Confusion has always prevailed in Obama's Afghanistan policy, starting with a watered-down version of the "surge" Gen. Stanley McChrystal requested when given the job of running the Afghanistan operations. Cracks in the policy appeared when Vice President Biden said that "the Taliban, per se, is not our enemy" in 2011. After McChrystal told a reporter from Rolling Stone what he thought of Biden's military wisdom, the president fired him. In 2013 the administration launched a new program of negotiations with the Taliban, and in 2014 those negotiations led to the Bowe Bergdahl trade. The years since have seen an increase in the already-steady flow of Taliban prisoners released from Guantanamo Bay returning to the jihadist battlefields.

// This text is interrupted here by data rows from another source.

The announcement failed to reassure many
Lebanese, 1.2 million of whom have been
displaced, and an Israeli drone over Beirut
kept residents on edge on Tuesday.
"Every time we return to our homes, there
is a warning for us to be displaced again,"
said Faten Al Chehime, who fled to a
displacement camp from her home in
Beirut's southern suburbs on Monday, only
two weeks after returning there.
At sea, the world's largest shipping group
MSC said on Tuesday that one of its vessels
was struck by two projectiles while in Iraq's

So here we are again with another series of negotiations, as announced in the Wall Street Journal on May 23: "Secret Plan Pays Off Taliban." The story describes covert U.S. assistance to a "favored Taliban group" in its struggle against a "rival Taliban group." The favored group is variously described as a "breakaway Taliban faction" and a "Taliban splinter group." Its forces are commanded by Nangialai Khan, and Mullah Rasool is its leader.

Trying to leverage one Taliban faction against another is a fine idea, bringing to mind Henry Kissinger's comment on the Iran-Iraq war ("It's a pity both sides can't lose"). But this president has a special talent for misjudging foreign leaders and a history of overinvesting in the good faith of sworn enemies in his gullible quest for "moderates" among Islamists. He has not learned that there is no "good" Taliban, no moderate Taliban, no reasonable Taliban. He does not understand that the entire organization, every branch and splinter group right down to the miserable trunk, is the antithesis of goodness, moderation, and reason. Only those with a history of fighting the Taliban, or who have explicitly renounced the Taliban, should be eligible for consideration as genuine "peace partners" in Afghanistan.

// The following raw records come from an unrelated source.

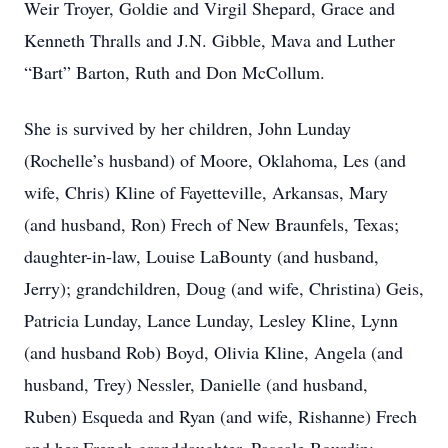
Weir Troyer, Goldie and Virgil Shepard, Grace and
Kenneth Thralls and J.N. Gibble, Mava and Luther
“Bart” Barton, Ruth and Don McCollum.
She is survived by her children, John Lunday
(Rochelle’s husband) of Moore, Oklahoma, Les (and
wife, Chris) Kline of Fayetteville, Arkansas, Mary
(and husband, Ron) Frech of New Braunfels, Texas;
daughter-in-law, Louise LaBounty (and husband,
Jerry); grandchildren, Doug (and wife, Christina) Geis,
Patricia Lunday, Lance Lunday, Lesley Kline, Lynn
(and husband Rob) Boyd, Olivia Kline, Angela (and
husband, Trey) Nessler, Danielle (and husband,
Ruben) Esqueda and Ryan (and wife, Rishanne) Frech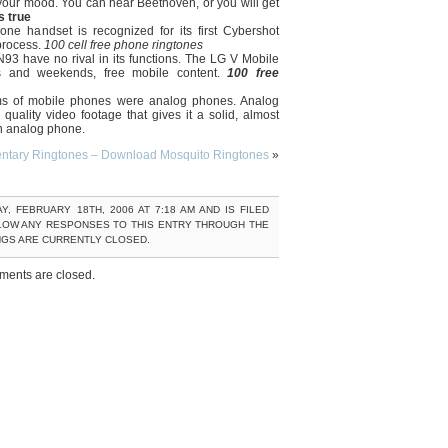
your mood. You can hear Beethoven, or you will get
s true
ne handset is recognized for its first Cybershot
process.
100 cell free phone ringtones
93 have no rival in its functions. The LG V Mobile
ts and weekends, free mobile content.
100 free
rms of mobile phones were analog phones. Analog
uality video footage that gives it a solid, almost
 an analog phone.
ntary Ringtones – Download Mosquito Ringtones
»
, FEBRUARY 18TH, 2006 AT 7:18 AM AND IS FILED
LOW ANY RESPONSES TO THIS ENTRY THROUGH THE
NGS ARE CURRENTLY CLOSED.
ents are closed.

Another thing Obama doesn't understand is that the term "Taliban" (like the term "PLO") has become little more than an umbrella, denoting a loose confederacy between many groups. In addition to the original 1994 Kandahar founders (now living semi-openly in Quetta, Pakistan) it also includes the Haqqani network, Tehrek-e-Taliban, Gulbuddin Hekmatyar's Hezb-e-Islami, and many others, all of them enemies. "Negotiating with the Taliban" does not mean the same thing today that it meant prior to 9/11. Navigating through the various factional, regional and tribal iterations of "Taliban" is an incredibly complicated task, one for which this administration has shown no aptitude. Obama's plan to team up with one faction of the Taliban to defeat another should be seen as analogous to FDR hatching a scheme to team up with the Nazis to defeat Imperial Japan.

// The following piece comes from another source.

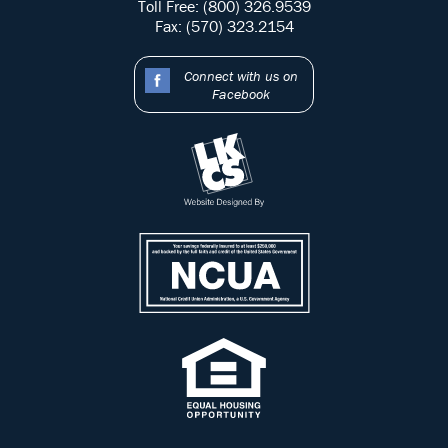
Toll Free: (800) 326.9539
Fax: (570) 323.2154
Connect with us on
Facebook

Nevertheless, ever wary of its dubious legacy, the Obama administration is seeking raw material for Ben Rhodes to run through the echo chamber. A "Taliban peace agreement" will provide the opportunity to convert another real-life failure into the verisimilitude of success.

The president would do well to recall the fable, often attributed to Aesop, in which a deadly scorpion hitches a ride across a river on the back of a frog, promising not to sting him. When the inevitable sting comes, he tells his incredulous dying victim that he's a scorpion and scorpions sting.

Inviting the Taliban to negotiate is like trusting a scorpion not to sting.

The Taliban in fact murders those with whom it negotiates. It kidnaps and kills aid workers from around the world and shoots schoolgirls in the face. With perhaps the world's purest record of oppression, the Taliban is a destroyer of culture that pollutes the earth with its very existence.
Obama's response? "Let's make a deal."
A.J. Caschetta is a Shillman-Ginsburg fellow at the Middle East Forum and a senior lecturer at the Rochester Institute of Technology.